Credevo che, da un momento all'altro, sarebbero spuntati Katia e i militari, ma nessuno aprì la porta.
Il tempo era scandito dalla pioggia sui vetri e dal mio respiro simile allo sbuffo di una caffettiera elettrica con il serbatoio dell'acqua quasi vuoto.
Ma il tempo non esisteva più, perché non esisteva più l'essere umano, con i suoi stupidi tentativi di dare un senso e una direzione al corso degli eventi.
Le cose, semplicemente, accadevano. Non c'era modo di controllarle; a volte erano favorevoli, altre volte no.
Il mondo non aveva tempo di dare un senso al tempo.
Sentii un rumore cupo, poi la porta blindata si spalancò.
Bloccato a terra com'ero, non riuscivo a vedere il nuovo o i nuovi arrivati, così cominciai ad agitarmi.
Ma poi sentii la voce.
"Elja!"
Rachel.
Rachel e Anubi.
Udii le suole degli stivali militari di Rachel fischiettare al contatto con il pavimento umido di sangue e lacrime.
Vidi il suo volto, appena sopra di me.
Aveva gli occhi lucidi e le labbra tremanti.
Alcune ciocche di capelli le si erano appiccicate in fronte, conferendole un aspetto selvatico. Era bella. Diamine se lo era.
"El, ti prego." disse, piangendo. "Ti prego resta con me."
Dissi qualcosa.
Diciamo che ci provai.
"D...dvè K...ia...?" balbettai, mentre uncini roventi scavavano le mie interiora.
"Katia?" chiese Rachel. Non so come potesse capirmi. "Katia non ci darà più problemi. E nemmeno gli altri soldati. Ci siamo quasi, tesoro, non lasciarmi sola proprio adesso." mi pregò, piangendo a dirotto.
Sorrisi, mentre il sangue del pavimento mi bagnava le labbra.
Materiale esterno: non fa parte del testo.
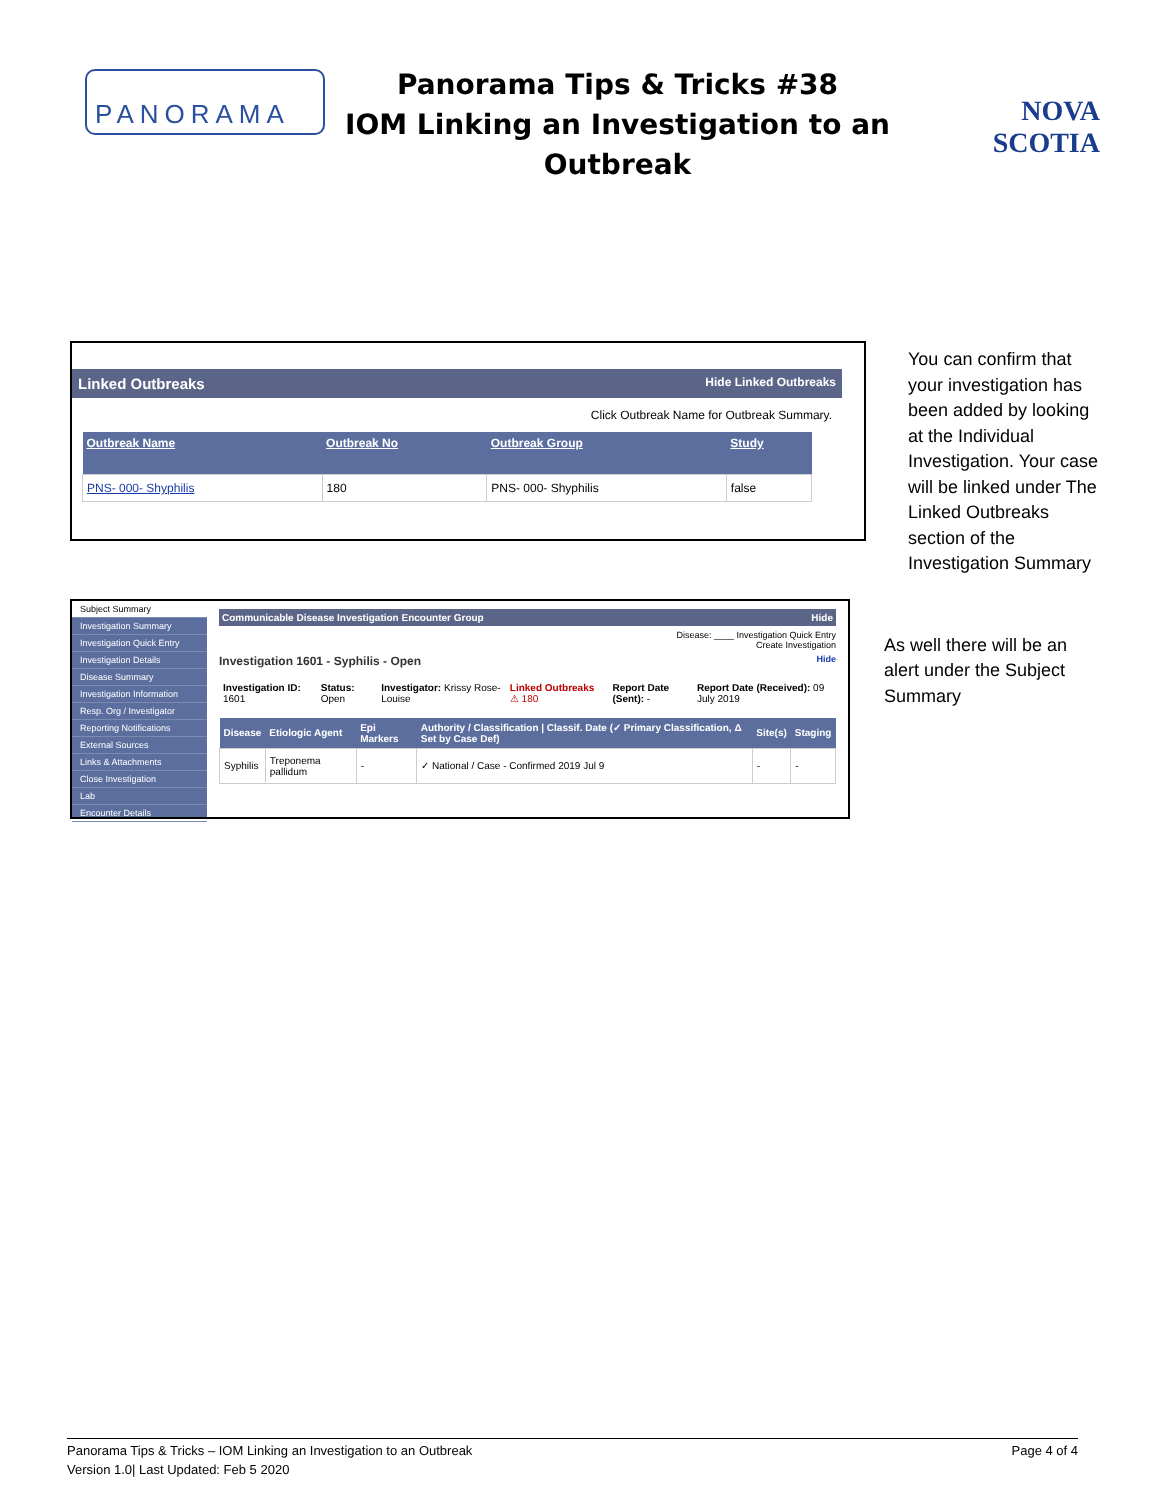PANORAMA
Panorama Tips & Tricks #38
IOM Linking an Investigation to an
Outbreak
NOVA SCOTIA
Linked Outbreaks Hide Linked Outbreaks
Click Outbreak Name for Outbreak Summary.
| Outbreak Name | Outbreak No | Outbreak Group | Study |
| --- | --- | --- | --- |
| PNS- 000- Shyphilis | 180 | PNS- 000- Shyphilis | false |
You can confirm that your investigation has been added by looking at the Individual Investigation. Your case will be linked under The Linked Outbreaks section of the Investigation Summary
Subject Summary
Investigation Summary
Investigation Quick Entry
Investigation Details
Disease Summary
Investigation Information
Resp. Org / Investigator
Reporting Notifications
External Sources
Links & Attachments
Close Investigation
Lab
Encounter Details
Communicable Disease Investigation Encounter Group Hide
Disease: ____ Investigation Quick Entry
Create Investigation
Investigation 1601 - Syphilis - Open Hide
| Investigation ID: 1601 | Status: Open | Investigator: Krissy Rose-Louise | Linked Outbreaks ⚠ 180 | Report Date (Sent): - | Report Date (Received): 09 July 2019 |
| Disease | Etiologic Agent | Epi Markers | Authority / Classification / Classif. Date (✓ Primary Classification, Δ Set by Case Def) | Site(s) | Staging |
| --- | --- | --- | --- | --- | --- |
| Syphilis | Treponema pallidum | - | ✓ National / Case - Confirmed 2019 Jul 9 | - | - |
As well there will be an alert under the Subject Summary
Panorama Tips & Tricks – IOM Linking an Investigation to an Outbreak Page 4 of 4
Version 1.0| Last Updated: Feb 5 2020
"Come.... mi hai.... chiamato?" dissi.
Lei, asciugandosi grosse lacrime argentee, sorrise. "Lo sai. Lo sai cosa sei per me."
"D...dove... Zeta?"
"Lo sto andando a recuperare. Ho trovato il computer che teneva traccia del suo segnale, so dov'è!" esclamò.
"Andiamo... salvarlo."
Rachel mi lanciò un'espressione severa.
"Non ci pensare nemmeno." disse, prendendo una siringa dallo zaino. "Elja, adesso ascoltami attentamente. Questa è morfina. Sapevo cosa vi aveva fatto, così, prima di sbarazzarmi di Katia, ho fatto in modo che mi spiegasse come usarla. Ti farà un po' male."
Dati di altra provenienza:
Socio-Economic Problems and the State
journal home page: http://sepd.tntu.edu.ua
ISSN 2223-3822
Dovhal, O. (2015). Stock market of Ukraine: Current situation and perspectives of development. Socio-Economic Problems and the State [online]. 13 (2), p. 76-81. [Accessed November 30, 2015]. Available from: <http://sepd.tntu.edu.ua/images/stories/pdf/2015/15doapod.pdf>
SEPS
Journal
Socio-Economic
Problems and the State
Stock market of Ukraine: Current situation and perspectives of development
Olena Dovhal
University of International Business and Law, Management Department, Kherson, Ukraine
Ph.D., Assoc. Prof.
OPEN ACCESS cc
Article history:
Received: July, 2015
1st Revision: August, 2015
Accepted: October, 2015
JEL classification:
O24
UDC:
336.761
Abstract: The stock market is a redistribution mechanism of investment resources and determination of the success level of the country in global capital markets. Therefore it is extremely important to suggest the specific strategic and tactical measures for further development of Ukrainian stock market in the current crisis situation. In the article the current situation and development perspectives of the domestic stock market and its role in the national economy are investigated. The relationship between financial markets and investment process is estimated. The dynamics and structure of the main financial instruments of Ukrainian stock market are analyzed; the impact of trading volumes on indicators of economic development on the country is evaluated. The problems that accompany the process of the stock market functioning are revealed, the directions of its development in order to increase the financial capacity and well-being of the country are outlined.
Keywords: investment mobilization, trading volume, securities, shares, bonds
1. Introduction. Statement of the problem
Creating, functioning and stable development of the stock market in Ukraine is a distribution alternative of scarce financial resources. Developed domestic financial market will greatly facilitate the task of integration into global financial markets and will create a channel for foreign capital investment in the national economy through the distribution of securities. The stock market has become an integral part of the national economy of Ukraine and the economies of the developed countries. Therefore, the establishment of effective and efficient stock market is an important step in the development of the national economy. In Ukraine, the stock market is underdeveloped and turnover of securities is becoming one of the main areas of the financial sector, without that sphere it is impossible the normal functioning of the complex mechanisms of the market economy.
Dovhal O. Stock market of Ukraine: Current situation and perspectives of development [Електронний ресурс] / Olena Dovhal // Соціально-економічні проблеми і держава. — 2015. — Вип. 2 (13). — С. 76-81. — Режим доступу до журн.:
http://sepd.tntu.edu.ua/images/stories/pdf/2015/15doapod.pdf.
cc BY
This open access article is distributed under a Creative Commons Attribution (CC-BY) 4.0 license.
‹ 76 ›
Sentii un lieve bruciore al braccio.
Guardai Rachel e provai a dire qualcosa.
"Graz... grazie... io... mi dispiace... Johan." il respiro cominciò a mancarmi.
Il buio ritornò prepotentemente a far parte dei miei pensieri, poi si portò via tutto il resto, gettandomi di nuovo nell'oblio.